In a rare scientific double-whammy, two groups of scientists independently found that targeted, personalized vaccines stopped the growth of dangerous melanoma cancers. The groups used two different methods to arrive at a similar conclusion: cancer vaccines can be reality sooner than we think.
In the first study, Catherine Wu, associate professor at the Dana-Farber Cancer Institute in Boston, vaccinated six patients who had recently had tumor-removal surgery. The vaccine Wu’s team used contained up to 20 neoantigens - small proteins specifically found on the outside of cancer cells - all specifically picked for each patient based on their cancer profile.

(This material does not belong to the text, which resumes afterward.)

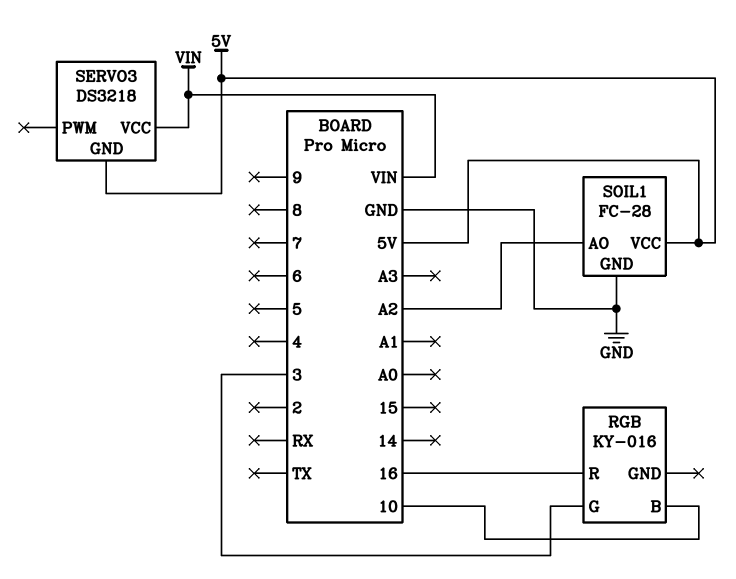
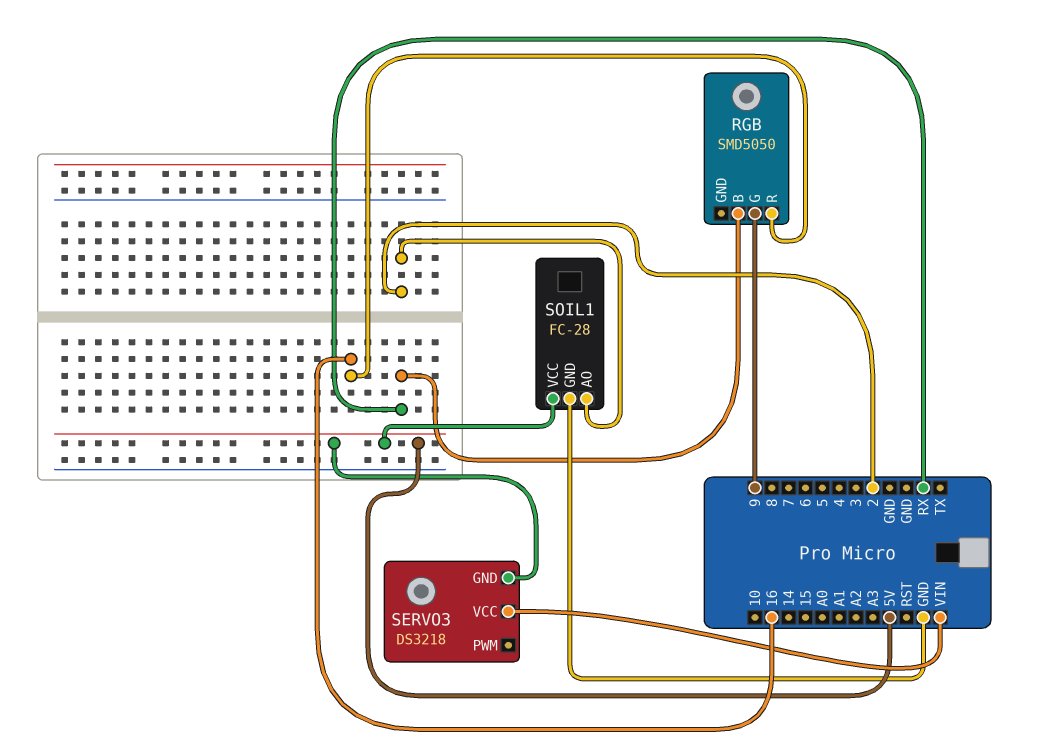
RGB: KY-016 -> SMD5050
RGB pin B: 10 -> RX
RGB pin G: 3 -> 9
SOIL1 pin AO: A2 -> 2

The dose of neoantigens works to trigger the immune system to recognize and attack the cancer cells.
Similarly, the parallel study, led by Ugur Sahin from Germany, also targeted melanoma cancer cells with neoantigens. However, the vaccines that Sahin’s group designed were made with RNA molecules, which provide the patient’s cells instructions to make their own neoantigens. But like Wu, the RNA vaccines also had to be designed specific to each patient’s mutation profile.
In both studies, patients treated with the vaccine showed cancer suppression. "We were delighted to see a strong and consistent response among the six patients we treated," said Catherine Wu, the senior author of the trial conducted in Boston. "Vaccines can focus and mobilize the body's standing army of T cells."
Of the six patients in Wu’s trial, four had stage III cancer but showed no sign of tumor after 25 months of vaccination. Of the 13 patients in Sahin’s trial, eight were completely tumor-free by 23 months. Furthermore, both studies found that using the vaccine in combination with another treatment, called checkpoint therapy, improved the patients’ responses. Patients in both trial that had relapsed showed improvement with this combination therapy.
“We can safely and feasibly create a vaccine that is personalized to an individual’s tumor,” said Wu. “It’s not one-size-fits-all—rather, it’s tailored to the genetic composition of the patient’s tumor.” Indeed, the success of these vaccines seemed to hinge on predicting the best set of neoantigens for the patient’s immune system. This crucial step personalizes the treatment for the patient, but could make it difficult to scale up for mass vaccine production.
Nevertheless, the two studies demonstrate the vast potential of cancer vaccines. “Using very different delivery systems, we arrived at very similar conclusions,” said Wu. “It gives more robust grounds for proceeding into future directions.” Researchers are looking to explore vaccines for other cancers, such as glioblastoma and ovarian cancer.